■ Your task
Each record below needs to be retyped exactly.

= = = =

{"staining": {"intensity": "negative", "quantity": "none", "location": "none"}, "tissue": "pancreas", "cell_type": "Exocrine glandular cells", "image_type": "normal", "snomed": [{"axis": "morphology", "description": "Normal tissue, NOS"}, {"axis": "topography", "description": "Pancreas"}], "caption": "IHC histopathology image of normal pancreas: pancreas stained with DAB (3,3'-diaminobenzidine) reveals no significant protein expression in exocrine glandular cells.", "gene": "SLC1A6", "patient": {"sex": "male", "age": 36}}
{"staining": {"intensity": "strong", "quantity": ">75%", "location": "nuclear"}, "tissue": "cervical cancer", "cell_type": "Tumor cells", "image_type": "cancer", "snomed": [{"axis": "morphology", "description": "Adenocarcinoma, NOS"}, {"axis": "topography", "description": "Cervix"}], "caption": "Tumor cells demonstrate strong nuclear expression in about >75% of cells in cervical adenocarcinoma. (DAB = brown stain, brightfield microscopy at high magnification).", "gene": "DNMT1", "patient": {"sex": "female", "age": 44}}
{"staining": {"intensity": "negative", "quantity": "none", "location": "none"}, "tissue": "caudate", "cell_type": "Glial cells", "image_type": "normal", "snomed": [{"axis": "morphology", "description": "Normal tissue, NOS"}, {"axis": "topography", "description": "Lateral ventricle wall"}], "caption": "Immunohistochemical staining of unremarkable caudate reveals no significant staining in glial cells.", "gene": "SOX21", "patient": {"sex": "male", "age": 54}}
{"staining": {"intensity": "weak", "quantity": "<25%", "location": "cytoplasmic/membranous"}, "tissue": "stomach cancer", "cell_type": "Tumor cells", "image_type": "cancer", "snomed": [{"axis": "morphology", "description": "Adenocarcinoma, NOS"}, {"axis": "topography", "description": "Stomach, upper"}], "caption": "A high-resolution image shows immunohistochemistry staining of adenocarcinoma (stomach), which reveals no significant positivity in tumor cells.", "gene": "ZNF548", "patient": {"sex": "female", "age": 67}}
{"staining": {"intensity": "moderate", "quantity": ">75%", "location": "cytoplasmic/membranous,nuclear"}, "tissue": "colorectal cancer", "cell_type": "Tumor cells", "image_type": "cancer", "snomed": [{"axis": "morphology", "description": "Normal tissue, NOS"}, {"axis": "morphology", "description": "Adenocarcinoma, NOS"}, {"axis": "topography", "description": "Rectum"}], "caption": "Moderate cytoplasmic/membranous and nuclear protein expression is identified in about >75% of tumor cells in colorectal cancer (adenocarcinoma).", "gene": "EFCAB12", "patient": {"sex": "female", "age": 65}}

= = = =

■ Answer space
{"staining": {"intensity": "negative", "quantity": "none", "location": "none"}, "tissue": "pancreas", "cell_type": "Exocrine glandular cells", "image_type": "normal", "snomed": [{"axis": "morphology", "description": "Normal tissue, NOS"}, {"axis": "topography", "description": "Pancreas"}], "caption": "IHC histopathology image of normal pancreas: pancreas stained with DAB (3,3'-diaminobenzidine) reveals no significant protein expression in exocrine glandular cells.", "gene": "SLC1A6", "patient": {"sex": "male", "age": 36}}
{"staining": {"intensity": "strong", "quantity": ">75%", "location": "nuclear"}, "tissue": "cervical cancer", "cell_type": "Tumor cells", "image_type": "cancer", "snomed": [{"axis": "morphology", "description": "Adenocarcinoma, NOS"}, {"axis": "topography", "description": "Cervix"}], "caption": "Tumor cells demonstrate strong nuclear expression in about >75% of cells in cervical adenocarcinoma. (DAB = brown stain, brightfield microscopy at high magnification).", "gene": "DNMT1", "patient": {"sex": "female", "age": 44}}
{"staining": {"intensity": "negative", "quantity": "none", "location": "none"}, "tissue": "caudate", "cell_type": "Glial cells", "image_type": "normal", "snomed": [{"axis": "morphology", "description": "Normal tissue, NOS"}, {"axis": "topography", "description": "Lateral ventricle wall"}], "caption": "Immunohistochemical staining of unremarkable caudate reveals no significant staining in glial cells.", "gene": "SOX21", "patient": {"sex": "male", "age": 54}}
{"staining": {"intensity": "weak", "quantity": "<25%", "location": "cytoplasmic/membranous"}, "tissue": "stomach cancer", "cell_type": "Tumor cells", "image_type": "cancer", "snomed": [{"axis": "morphology", "description": "Adenocarcinoma, NOS"}, {"axis": "topography", "description": "Stomach, upper"}], "caption": "A high-resolution image shows immunohistochemistry staining of adenocarcinoma (stomach), which reveals no significant positivity in tumor cells.", "gene": "ZNF548", "patient": {"sex": "female", "age": 67}}
{"staining": {"intensity": "moderate", "quantity": ">75%", "location": "cytoplasmic/membranous,nuclear"}, "tissue": "colorectal cancer", "cell_type": "Tumor cells", "image_type": "cancer", "snomed": [{"axis": "morphology", "description": "Normal tissue, NOS"}, {"axis": "morphology", "description": "Adenocarcinoma, NOS"}, {"axis": "topography", "description": "Rectum"}], "caption": "Moderate cytoplasmic/membranous and nuclear protein expression is identified in about >75% of tumor cells in colorectal cancer (adenocarcinoma).", "gene": "EFCAB12", "patient": {"sex": "female", "age": 65}}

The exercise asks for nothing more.